Which I always think is quite small for something that size. Why do numbers in physics just never seem to add up to expectations?

[bknight]

Ok if this is the H-alpha data, where in the data would I find the shock driven CM's?

You don't, there's nothing in the data to point to SPE events as the data does not describe proton data, it describes the prominence of the H-alpha line and radio wave characteristics during a solar flare (a localised event). Entrance stage left - Jay and the great IMDb debate.

There is research that correlates the significance of H-alpha with an SPE, and shows that a greater H-alpha prominence means a higher probability of an SPE.  However, an SPE is no indicative of a shock driven halo-CME. SPE is simply a definition that relates to a higher proton flux. In other words, not all SPEs are halo-CMEs. In fact some SPEs are quite minor, and simply weather.

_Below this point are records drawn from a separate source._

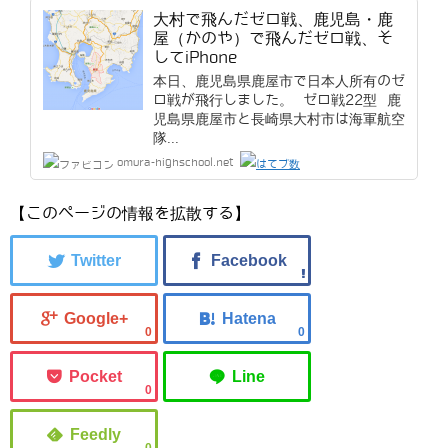
大村で飛んだゼロ戦、鹿児島・鹿
屋（かのや）で飛んだゼロ戦、そ
してiPhone
本日、鹿児島県鹿屋市で日本人所有のゼ
ロ戦が飛行しました。 ゼロ戦22型 鹿
児島県鹿屋市と長崎県大村市は海軍航空
隊...
omura-highschool.net
【このページの情報を拡散する】
0
0
0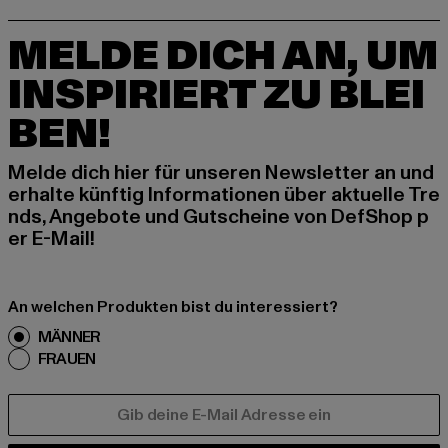
MELDE DICH AN, UM
INSPIRIERT ZU BLEI
BEN!
Melde dich hier für unseren Newsletter an und
erhalte künftig Informationen über aktuelle Tre
nds, Angebote und Gutscheine von DefShop p
er E-Mail!
An welchen Produkten bist du interessiert?
MÄNNER
FRAUEN
E-MAIL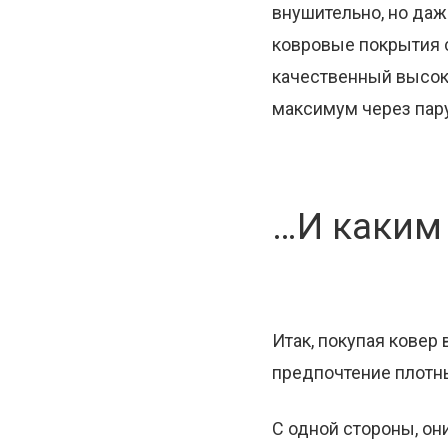
внушительно, но даж
ковровые покрытия 
качественный высок
максимум через пару
…И каким
Итак, покупая ковер
предпочтение плотн
С одной стороны, он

OK, I re-read the whole tread after posting, and you indicated that no space pre 1976 data was recorded, so the Aug 1972 event was measured here on Earth somewhere.  I think the last two sentences sum up an answer to my initial intent.

[raven]

It's hard to fathom the energies involved here, especially when you consider that the "surface" gravity on the sun is 28 g!

Which I always think is quite small for something that size. Why do numbers in physics just never seem to add up to expectations?

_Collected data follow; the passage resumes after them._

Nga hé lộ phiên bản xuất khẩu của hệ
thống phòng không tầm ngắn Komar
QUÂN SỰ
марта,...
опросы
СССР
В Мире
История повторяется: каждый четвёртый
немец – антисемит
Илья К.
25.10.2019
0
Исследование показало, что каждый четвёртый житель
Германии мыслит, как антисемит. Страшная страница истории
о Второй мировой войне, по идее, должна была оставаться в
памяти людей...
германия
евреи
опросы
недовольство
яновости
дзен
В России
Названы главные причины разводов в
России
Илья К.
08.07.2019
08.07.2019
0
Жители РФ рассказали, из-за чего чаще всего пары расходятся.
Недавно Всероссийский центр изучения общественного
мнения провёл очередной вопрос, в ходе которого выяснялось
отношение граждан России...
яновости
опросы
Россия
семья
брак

Well, it's size or, rather, density, has something to do with it. Saturn's "surface" gravity is only 0.633 m/s² more than Earth's despite having 95 times the mass.

[Luke Pemberton]

It's hard to fathom the energies involved here, especially when you consider that the "surface" gravity on the sun is 28 g!

Which I always think is quite small for something that size. Why do numbers in physics just never seem to add up to expectations?

Well, it's size or, rather, density, has something to do with it. Saturn's "surface" gravity is only 0.633 m/s² more than Earth's despite having 95 times the mass.

I understand how to calculate g . It's the dependence of g with mass and radius. Physics is sometimes counterintuitive, Saturn is another good example.

[Glom]

Saturn will also float in the sea.

[bknight]

Saturn will also float in the sea.

Very big and deep sea!

[Luke Pemberton]

Saturn will also float in the sea.

Great fact.

[nomuse]

Don't use the bathtub, tho ....it will leave a ring.

[bknight]

Don't use the bathtub, tho ....it will leave a ring.

Very cute.

[raven]

The real question is, what would Uranus leave?

[BazBear]

Saturn will also float in the sea.

Very big and deep sea!

A sea that big would have so much gravity that Saturn would be doooooomed!

[Count Zero]

You could do it on Ringworld. 

[ka9q]

The interesting thing about planetary gravities in the solar system is how there are only two discrete values, plus Jupiter as an outlier.

Venus, Earth, Saturn, Uranus and Neptune are all about 1g, +/- 15% or so. Mars and Mercury are around 1/3 g. Jupiter is the outlier at 2.5g.

[nomuse]

Erm, yeah, but how arbitrary is that "surface" definition for the gas giants? Do any of them have a distinct edge  or is it more the zone where the average of material in one particular phase is larger (by mass? by volume?) than the other?